The foregoing allegations of the petition for certiorari were admitted as true by the committee whose judgment was excepted to. The judge overruled the certiorari, and the petitioner excepted. The plaintiff in error, who will hereinafter be called the defendant, and who was an officer of the police department of the City of Atlanta, was charged by the chief of police in a written charge presented to the police committee, with being "under the influence of intoxicating liquors" at roll call at the police barracks, while in full uniform, at 4 p. m. on February 12, 1940. The charge against the defendant was a violation of a rule adopted by the police committee for the government of the police department of the City of Atlanta which provided that "any member of the department who has been known to have been under the influence of any intoxicating beverages, such as beer [and other described drinks], or any other type of alcoholic drink, or any type of mixed drinks, either while on or off duty, will be dismissed from the force, after due trial and proven guilty by the police committee of council." There is presented no question as to the legality of the proceedings. The police committee was a judicial body, which in the exercise of judicial powers heard the charges and after hearing evidence found the defendant guilty, as charged, of a violation of a rule which had been adopted by the police committee for the government of the police department.

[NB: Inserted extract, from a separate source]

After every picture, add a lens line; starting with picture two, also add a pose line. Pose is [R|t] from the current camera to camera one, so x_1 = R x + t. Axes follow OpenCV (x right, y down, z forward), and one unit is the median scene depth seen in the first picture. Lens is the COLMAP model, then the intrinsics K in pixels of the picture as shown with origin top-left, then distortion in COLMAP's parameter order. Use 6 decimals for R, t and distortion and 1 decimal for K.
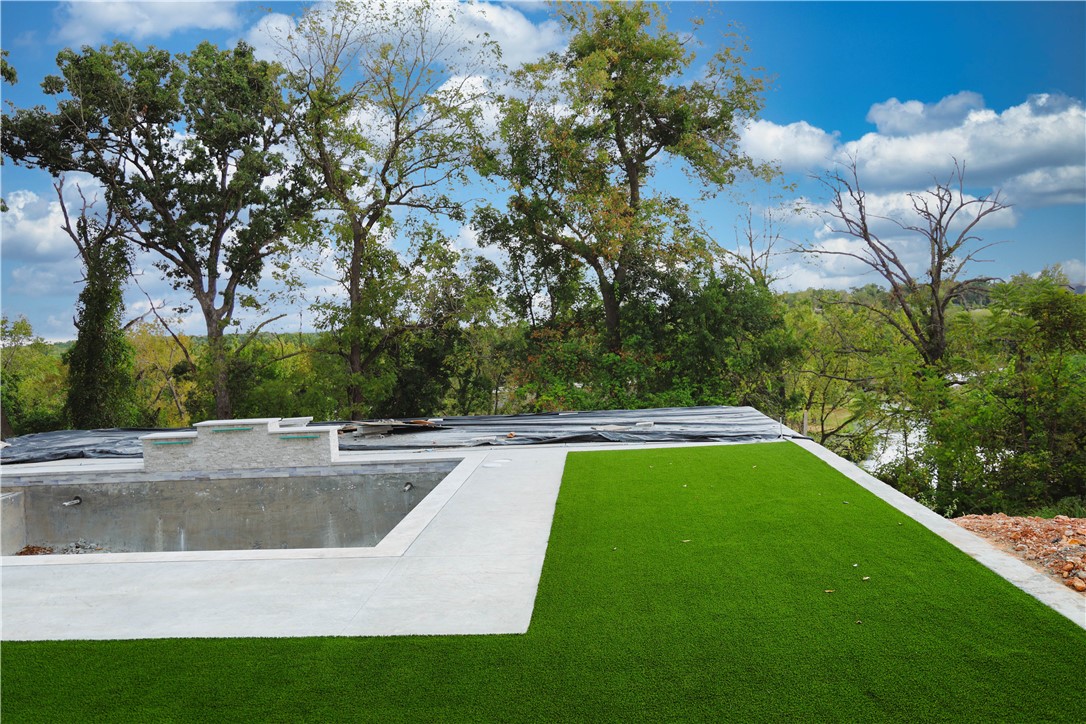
lens RADIAL K [[769.6, 0, 550.1], [0, 769.6, 366.8], [0, 0, 1]] dist [-0.098059, 0.070006]
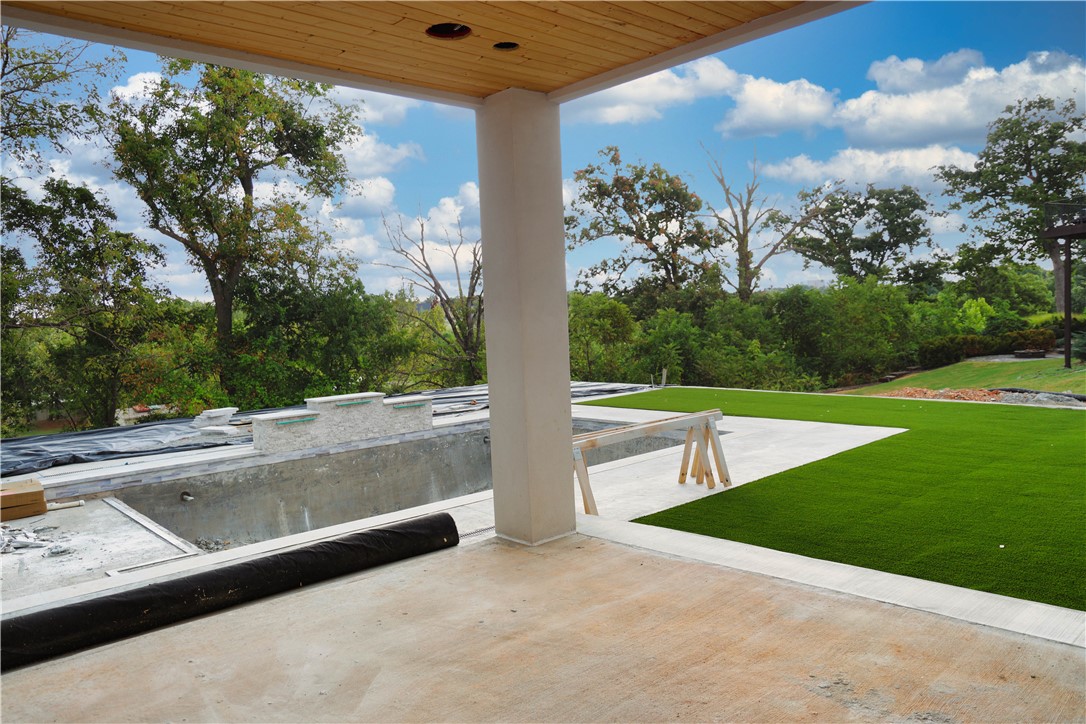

The sole question presented is, did the evidence authorize the finding by the committee that the defendant, at the time alleged, had been under the influence of intoxicating liquor? The testimony of several of the police officers was to the effect that, from *Page 540 close contact with the defendant, and from observation and from smelling his breath and observing his eyes, he was under the "influence of intoxicating" liquor, but that he was not drunk. The testimony of the chief of police and of the lieutenant was, that based on the defendant's condition, which was that he had been drinking, they would not have consented for him to go out on his beat. It is true that the officers who testified that the defendant was under the influence of intoxicating liquors also testified that he was "not drunk," and that he seemed to be in full possession of his faculties. It is insisted that if the defendant at the time was in full possession of his faculties, notwithstanding he had drunk some intoxicating liquor, he was not under the influence of it. The testimony must be construed in its entirety, and statements therein must be reconciled if possible and not construed as antithetical. The testimony of the officers that the defendant seemed to be in full possession of his faculties, when construed as consistent with their testimony that the defendant was under the influence of intoxicating liquor, must be taken as meaning that the defendant was sane, knew the difference between right and wrong, and had the ability of normal locomotion, etc. The defendant could be in possession of all his faculties in this sense and still be under the "influence" of intoxicating liquor. The evidence of the police officers was sufficient to authorize the police committee to find that the defendant, at the time referred to, had been under the influence of intoxicating liquor, in violation of the rule above quoted. The judge did not err in overruling the certiorari.

Judgment affirmed. Sutton and Felton, JJ., concur.